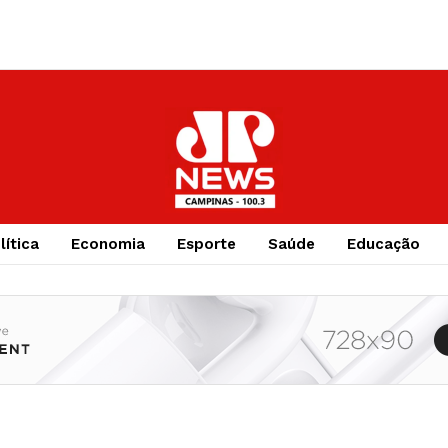
lítica
Economia
Esporte
Saúde
Educação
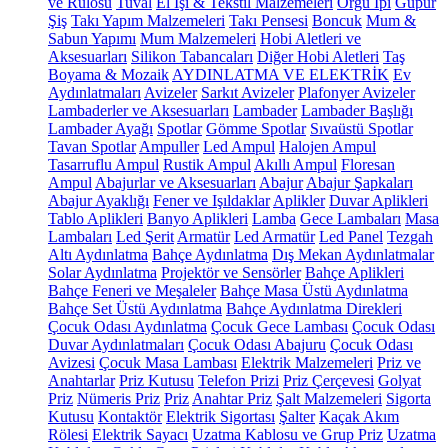
ve Rulosu
Tuval
El İşi & Tekstil Malzemeleri
Örgü İpi
Güpür
Şiş
Takı Yapım Malzemeleri
Takı Pensesi
Boncuk
Mum &
Sabun Yapımı
Mum Malzemeleri
Hobi Aletleri ve
Aksesuarları
Silikon Tabancaları
Diğer Hobi Aletleri
Taş
Boyama & Mozaik
AYDINLATMA VE ELEKTRİK
Ev
Aydınlatmaları
Avizeler
Sarkıt Avizeler
Plafonyer Avizeler
Lambaderler ve Aksesuarları
Lambader
Lambader Başlığı
Lambader Ayağı
Spotlar
Gömme Spotlar
Sıvaüstü Spotlar
Tavan Spotlar
Ampuller
Led Ampul
Halojen Ampul
Tasarruflu Ampul
Rustik Ampul
Akıllı Ampul
Floresan
Ampul
Abajurlar ve Aksesuarları
Abajur
Abajur Şapkaları
Abajur Ayaklığı
Fener ve Işıldaklar
Aplikler
Duvar Aplikleri
Tablo Aplikleri
Banyo Aplikleri
Lamba
Gece Lambaları
Masa
Lambaları
Led Şerit
Armatür
Led Armatür
Led Panel
Tezgah
Altı Aydınlatma
Bahçe Aydınlatma
Dış Mekan Aydınlatmalar
Solar Aydınlatma
Projektör ve Sensörler
Bahçe Aplikleri
Bahçe Feneri ve Meşaleler
Bahçe Masa Üstü Aydınlatma
Bahçe Set Üstü Aydınlatma
Bahçe Aydınlatma Direkleri
Çocuk Odası Aydınlatma
Çocuk Gece Lambası
Çocuk Odası
Duvar Aydınlatmaları
Çocuk Odası Abajuru
Çocuk Odası
Avizesi
Çocuk Masa Lambası
Elektrik Malzemeleri
Priz ve
Anahtarlar
Priz Kutusu
Telefon Prizi
Priz Çerçevesi
Golyat
Priz
Nümeris Priz
Priz
Anahtar Priz
Şalt Malzemeleri
Sigorta
Kutusu
Kontaktör
Elektrik Sigortası
Şalter
Kaçak Akım
Rölesi
Elektrik Sayacı
Uzatma Kablosu ve Grup Priz
Uzatma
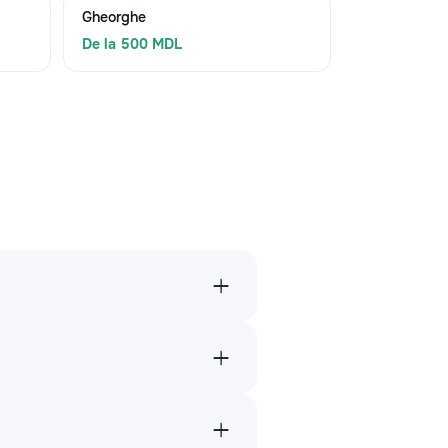
Gheorghe
De la 500 MDL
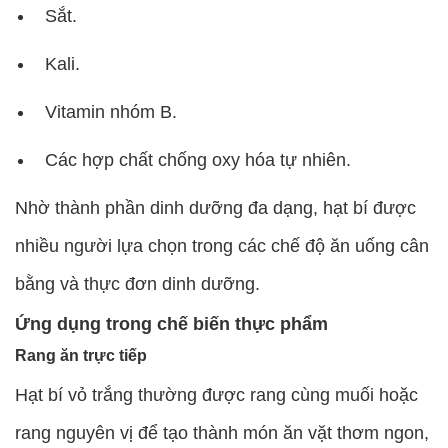
Sắt.
Kali.
Vitamin nhóm B.
Các hợp chất chống oxy hóa tự nhiên.
Nhờ thành phần dinh dưỡng đa dạng, hạt bí được
nhiều người lựa chọn trong các chế độ ăn uống cân
bằng và thực đơn dinh dưỡng.
Ứng dụng trong chế biến thực phẩm
Rang ăn trực tiếp
Hạt bí vỏ trắng thường được rang cùng muối hoặc
rang nguyên vị để tạo thành món ăn vặt thơm ngon,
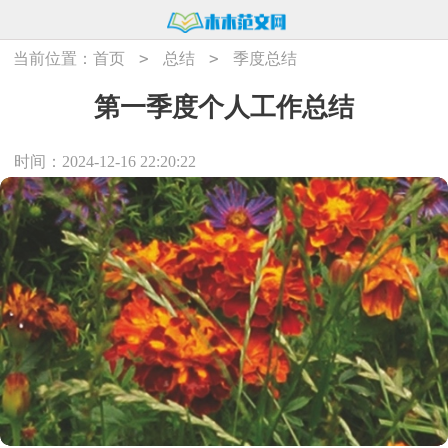
>
>
当前位置：
首页
总结
季度总结
第一季度个人工作总结
时间：2024-12-16 22:20:22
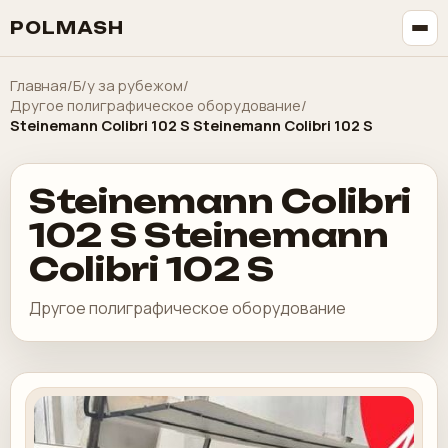
POLMASH
Главная
/
Б/у за рубежом
/
Другое полиграфическое оборудование
/
Steinemann Colibri 102 S Steinemann Colibri 102 S
Steinemann Colibri
102 S Steinemann
Colibri 102 S
Другое полиграфическое оборудование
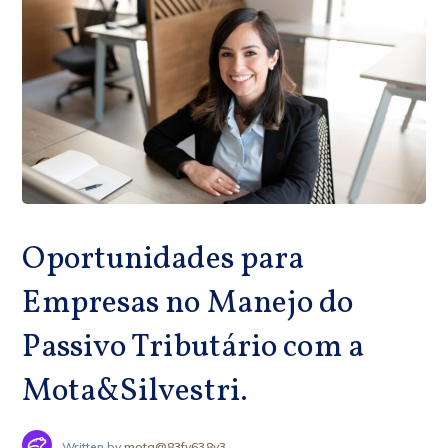
Oportunidades para
Empresas no Manejo do
Passivo Tributário com a
Mota&Silvestri.
Written by
mota@83fv638v3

# Task details
Pick out every line in the rows above that contains the word "được", and copy each one.

# Your response
Nhờ thành phần dinh dưỡng đa dạng, hạt bí được
Hạt bí vỏ trắng thường được rang cùng muối hoặc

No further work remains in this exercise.